▶ [What to do]
Copy the lines below word for word, beginning with the line that contains "Document page, 1241x1754 pixels." and ending with the very last line.

──────── Data rows

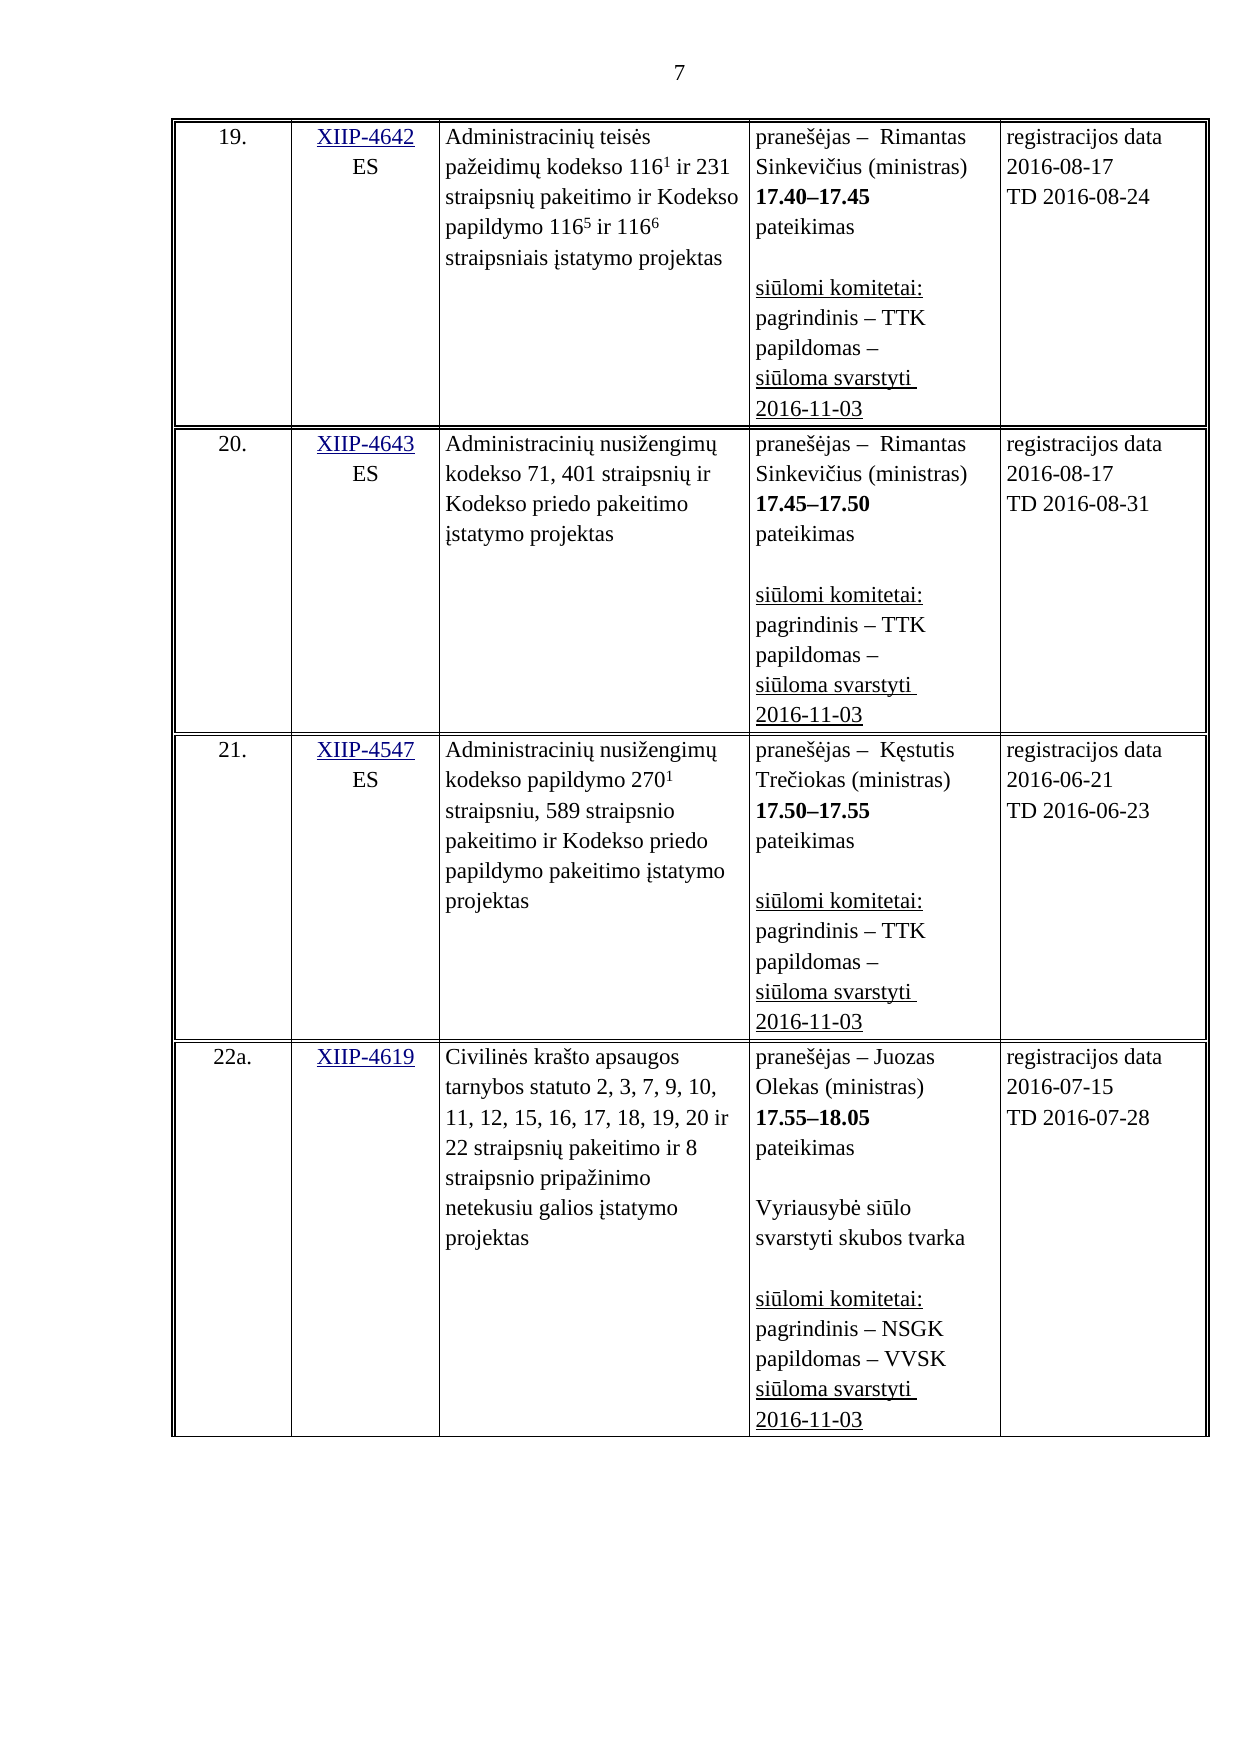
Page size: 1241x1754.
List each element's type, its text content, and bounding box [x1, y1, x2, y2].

table_cell XIIP-4643 ES [292, 430, 439, 732]
table_cell pranešėjas – Kęstutis Trečiokas (ministras) 17.50–17.55 pateikimas siūlomi komitetai: pagrindinis – TTK papildomas – siūloma svarstyti 2016-11-03 [750, 736, 1000, 1038]
table_cell pranešėjas – Juozas Olekas (ministras) 17.55–18.05 pateikimas Vyriausybė siūlo svarstyti skubos tvarka siūlomi komitetai: pagrindinis – NSGK papildomas – VVSK siūloma svarstyti 2016-11-03 [750, 1043, 1000, 1436]
table_cell XIIP-4547 ES [292, 736, 439, 1038]
table_cell Administracinių nusižengimų kodekso 71, 401 straipsnių ir Kodekso priedo pakeitimo įstatymo projektas [440, 430, 749, 732]
table_cell 21. [176, 736, 291, 1038]
table_cell 20. [176, 430, 291, 732]
table_cell 19. [176, 123, 291, 425]
table_cell Administracinių nusižengimų kodekso papildymo 2701 straipsniu, 589 straipsnio pakeitimo ir Kodekso priedo papildymo pakeitimo įstatymo projektas [440, 736, 749, 1038]
table_cell pranešėjas – Rimantas Sinkevičius (ministras) 17.45–17.50 pateikimas siūlomi komitetai: pagrindinis – TTK papildomas – siūloma svarstyti 2016-11-03 [750, 430, 1000, 732]
table_cell registracijos data 2016-08-17 TD 2016-08-24 [1001, 123, 1205, 425]
table_cell registracijos data 2016-06-21 TD 2016-06-23 [1001, 736, 1205, 1038]
table_cell XIIP-4642 ES [292, 123, 439, 425]
table_cell registracijos data 2016-07-15 TD 2016-07-28 [1001, 1043, 1205, 1436]
table_cell Administracinių teisės pažeidimų kodekso 1161 ir 231 straipsnių pakeitimo ir Kodekso papildymo 1165 ir 1166 straipsniais įstatymo projektas [440, 123, 749, 425]
table_cell 22a. [176, 1043, 291, 1436]
table_cell XIIP-4619 [292, 1043, 439, 1436]
table_cell Civilinės krašto apsaugos tarnybos statuto 2, 3, 7, 9, 10, 11, 12, 15, 16, 17, 18, 19, 20 ir 22 straipsnių pakeitimo ir 8 straipsnio pripažinimo netekusiu galios įstatymo projektas [440, 1043, 749, 1436]
table_cell registracijos data 2016-08-17 TD 2016-08-31 [1001, 430, 1205, 732]
table_cell pranešėjas – Rimantas Sinkevičius (ministras) 17.40–17.45 pateikimas siūlomi komitetai: pagrindinis – TTK papildomas – siūloma svarstyti 2016-11-03 [750, 123, 1000, 425]
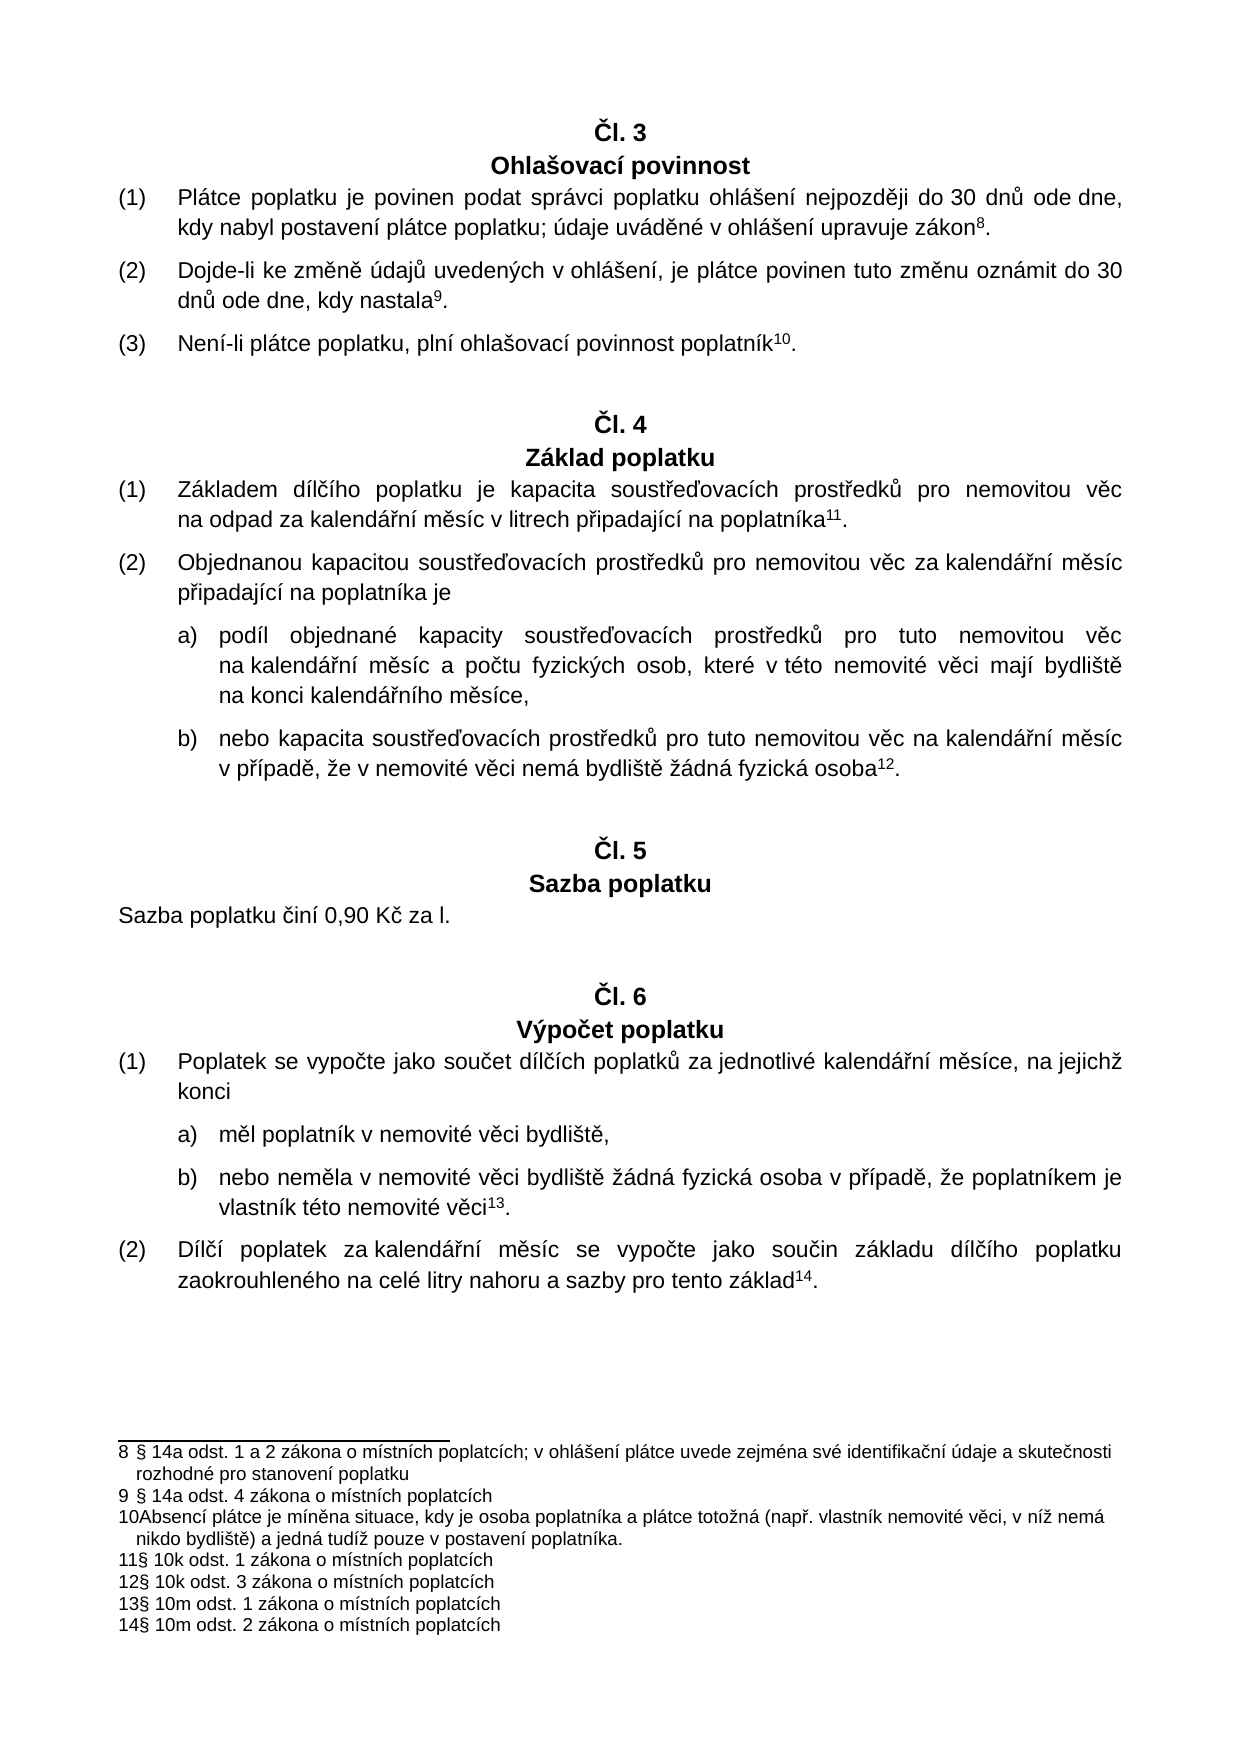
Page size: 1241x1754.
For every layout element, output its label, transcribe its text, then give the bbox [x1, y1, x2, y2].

list podíl objednané kapacity soustřeďovacích prostředků pro tuto nemovitou věc na kalendářní měsíc a počtu fyzických osob, které v této nemovité věci mají bydliště na konci kalendářního měsíce, [177, 622, 1122, 709]
list Dojde-li ke změně údajů uvedených v ohlášení, je plátce povinen tuto změnu oznámit do 30 dnů ode dne, kdy nastala. [118, 257, 1122, 314]
list Není-li plátce poplatku, plní ohlašovací povinnost poplatník. [118, 330, 1122, 356]
subtitle Čl. 3 Ohlašovací povinnost [118, 118, 1122, 180]
list nebo kapacita soustřeďovacích prostředků pro tuto nemovitou věc na kalendářní měsíc v případě, že v nemovité věci nemá bydliště žádná fyzická osoba. [177, 725, 1122, 782]
list § 10k odst. 1 zákona o místních poplatcích [118, 1549, 1122, 1571]
list Poplatek se vypočte jako součet dílčích poplatků za jednotlivé kalendářní měsíce, na jejichž konci [118, 1048, 1122, 1104]
list § 10m odst. 1 zákona o místních poplatcích [118, 1592, 1122, 1614]
list Absencí plátce je míněna situace, kdy je osoba poplatníka a plátce totožná (např. vlastník nemovité věci, v níž nemá nikdo bydliště) a jedná tudíž pouze v postavení poplatníka. [118, 1506, 1122, 1549]
list § 14a odst. 4 zákona o místních poplatcích [118, 1484, 1122, 1506]
list měl poplatník v nemovité věci bydliště, [177, 1121, 1122, 1147]
list Objednanou kapacitou soustřeďovacích prostředků pro nemovitou věc za kalendářní měsíc připadající na poplatníka je [118, 549, 1122, 606]
list Základem dílčího poplatku je kapacita soustřeďovacích prostředků pro nemovitou věc na odpad za kalendářní měsíc v litrech připadající na poplatníka. [118, 476, 1122, 533]
subtitle Čl. 6 Výpočet poplatku [118, 982, 1122, 1044]
list § 10k odst. 3 zákona o místních poplatcích [118, 1571, 1122, 1592]
list nebo neměla v nemovité věci bydliště žádná fyzická osoba v případě, že poplatníkem je vlastník této nemovité věci. [177, 1163, 1122, 1220]
list Plátce poplatku je povinen podat správci poplatku ohlášení nejpozději do 30 dnů ode dne, kdy nabyl postavení plátce poplatku; údaje uváděné v ohlášení upravuje zákon. [118, 184, 1122, 241]
list Dílčí poplatek za kalendářní měsíc se vypočte jako součin základu dílčího poplatku zaokrouhleného na celé litry nahoru a sazby pro tento základ. [118, 1236, 1122, 1293]
subtitle Čl. 5 Sazba poplatku [118, 836, 1122, 897]
list § 10m odst. 2 zákona o místních poplatcích [118, 1614, 1122, 1635]
subtitle Čl. 4 Základ poplatku [118, 410, 1122, 472]
list § 14a odst. 1 a 2 zákona o místních poplatcích; v ohlášení plátce uvede zejména své identifikační údaje a skutečnosti rozhodné pro stanovení poplatku [118, 1441, 1122, 1484]
text Sazba poplatku činí 0,90 Kč za l. [118, 902, 1122, 928]
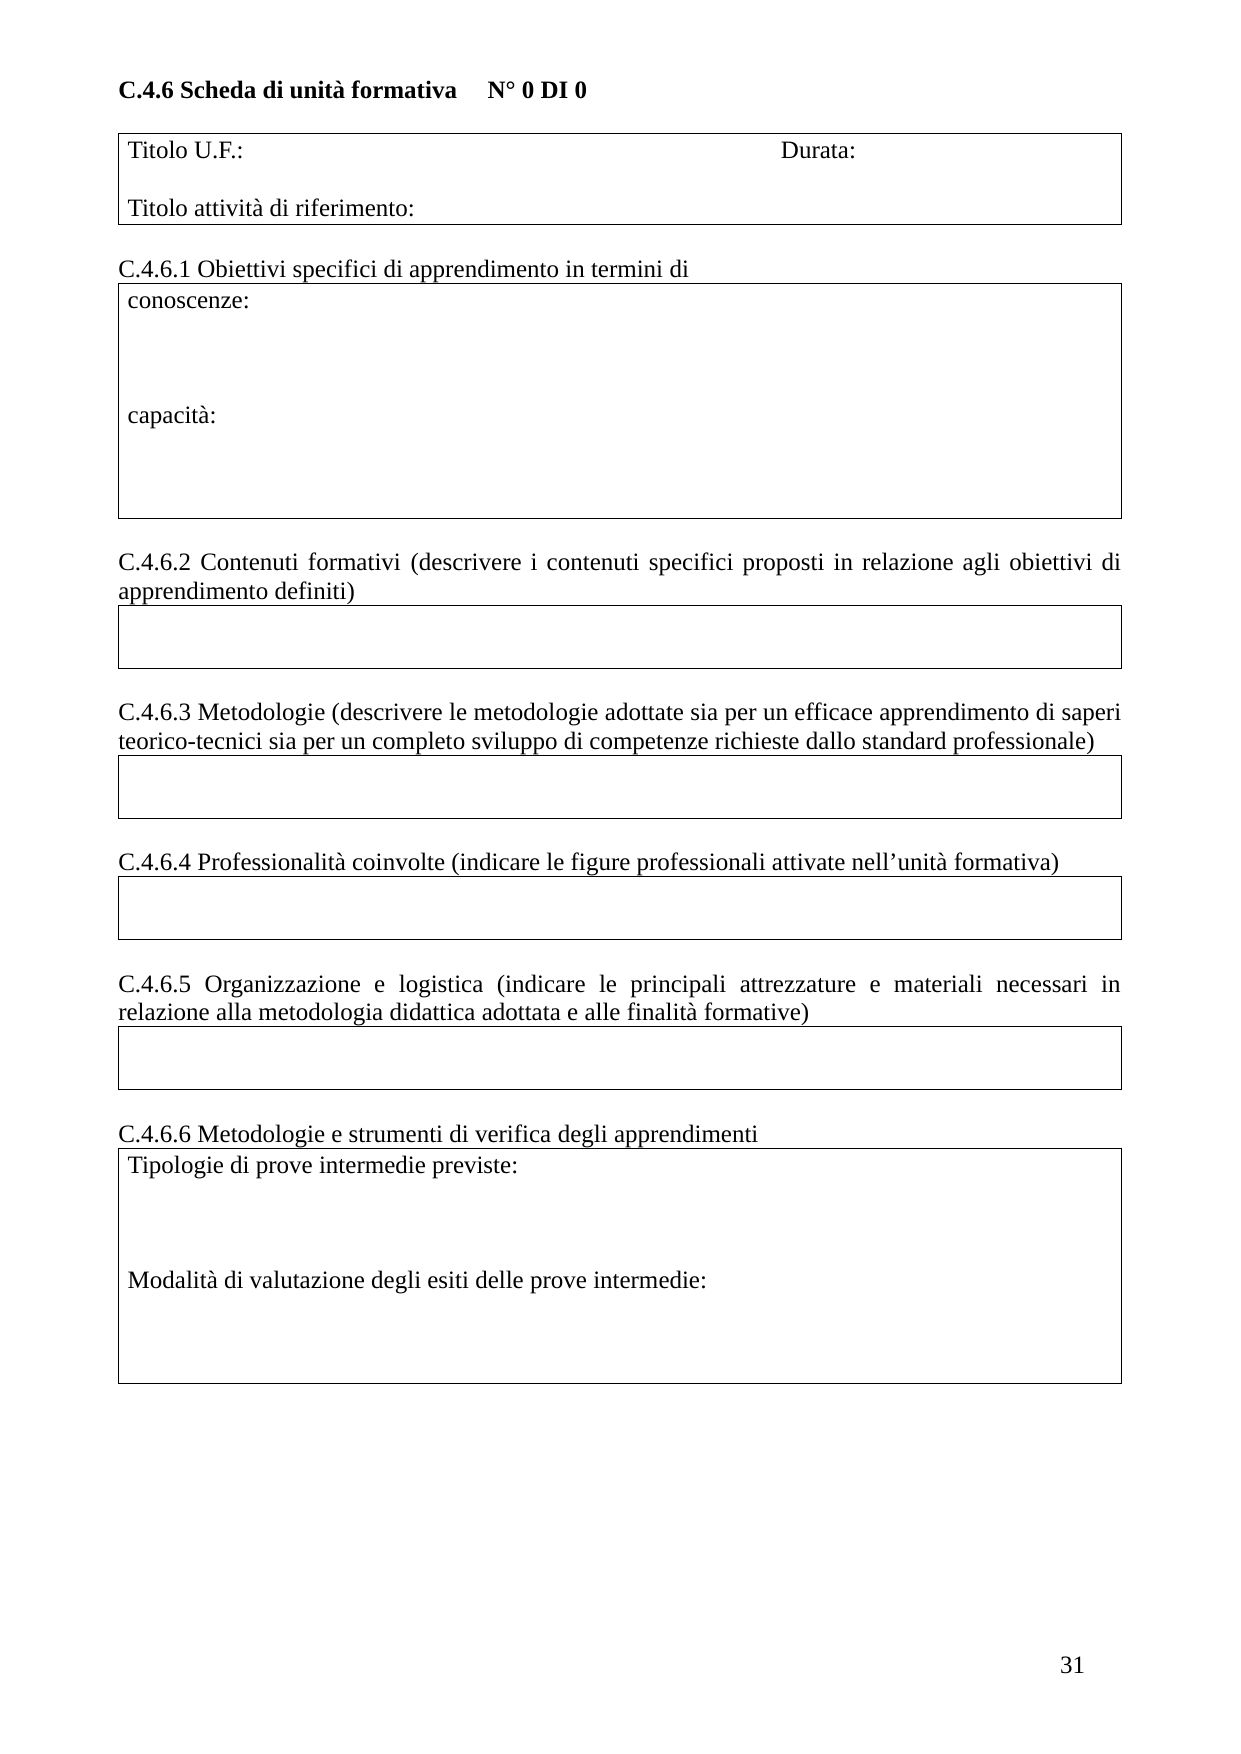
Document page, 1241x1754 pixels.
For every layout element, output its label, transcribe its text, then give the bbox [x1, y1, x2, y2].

────────────────

▶ [Complete answer]
Document page, 1241x1754 pixels.
For every layout element, output its label, transcribe its text, then give the bbox [x1, y1, x2, y2].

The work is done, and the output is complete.